Problem requirements
Retype all of the data below line for line, with every character unchanged, and leave the pictures out of your answer.

Data records
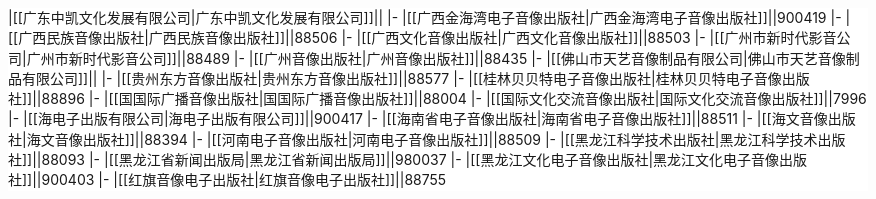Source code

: |[[广东中凯文化发展有限公司|广东中凯文化发展有限公司]]||
|-
|[[广西金海湾电子音像出版社|广西金海湾电子音像出版社]]||900419
|-
|[[广西民族音像出版社|广西民族音像出版社]]||88506
|-
|[[广西文化音像出版社|广西文化音像出版社]]||88503
|-
|[[广州市新时代影音公司|广州市新时代影音公司]]||88489
|-
|[[广州音像出版社|广州音像出版社]]||88435
|-
|[[佛山市天艺音像制品有限公司|佛山市天艺音像制品有限公司]]||
|-
|[[贵州东方音像出版社|贵州东方音像出版社]]||88577
|-
|[[桂林贝贝特电子音像出版社|桂林贝贝特电子音像出版社]]||88896
|-
|[[国国际广播音像出版社|国国际广播音像出版社]]||88004
|-
|[[国际文化交流音像出版社|国际文化交流音像出版社]]||7996
|-
|[[海电子出版有限公司|海电子出版有限公司]]||900417
|-
|[[海南省电子音像出版社|海南省电子音像出版社]]||88511
|-
|[[海文音像出版社|海文音像出版社]]||88394
|-
|[[河南电子音像出版社|河南电子音像出版社]]||88509
|-
|[[黑龙江科学技术出版社|黑龙江科学技术出版社]]||88093
|-
|[[黑龙江省新闻出版局|黑龙江省新闻出版局]]||980037
|-
|[[黑龙江文化电子音像出版社|黑龙江文化电子音像出版社]]||900403
|-
|[[红旗音像电子出版社|红旗音像电子出版社]]||88755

Written reply
Source code

: |[[广东中凯文化发展有限公司|广东中凯文化发展有限公司]]||
|-
|[[广西金海湾电子音像出版社|广西金海湾电子音像出版社]]||900419
|-
|[[广西民族音像出版社|广西民族音像出版社]]||88506
|-
|[[广西文化音像出版社|广西文化音像出版社]]||88503
|-
|[[广州市新时代影音公司|广州市新时代影音公司]]||88489
|-
|[[广州音像出版社|广州音像出版社]]||88435
|-
|[[佛山市天艺音像制品有限公司|佛山市天艺音像制品有限公司]]||
|-
|[[贵州东方音像出版社|贵州东方音像出版社]]||88577
|-
|[[桂林贝贝特电子音像出版社|桂林贝贝特电子音像出版社]]||88896
|-
|[[国国际广播音像出版社|国国际广播音像出版社]]||88004
|-
|[[国际文化交流音像出版社|国际文化交流音像出版社]]||7996
|-
|[[海电子出版有限公司|海电子出版有限公司]]||900417
|-
|[[海南省电子音像出版社|海南省电子音像出版社]]||88511
|-
|[[海文音像出版社|海文音像出版社]]||88394
|-
|[[河南电子音像出版社|河南电子音像出版社]]||88509
|-
|[[黑龙江科学技术出版社|黑龙江科学技术出版社]]||88093
|-
|[[黑龙江省新闻出版局|黑龙江省新闻出版局]]||980037
|-
|[[黑龙江文化电子音像出版社|黑龙江文化电子音像出版社]]||900403
|-
|[[红旗音像电子出版社|红旗音像电子出版社]]||88755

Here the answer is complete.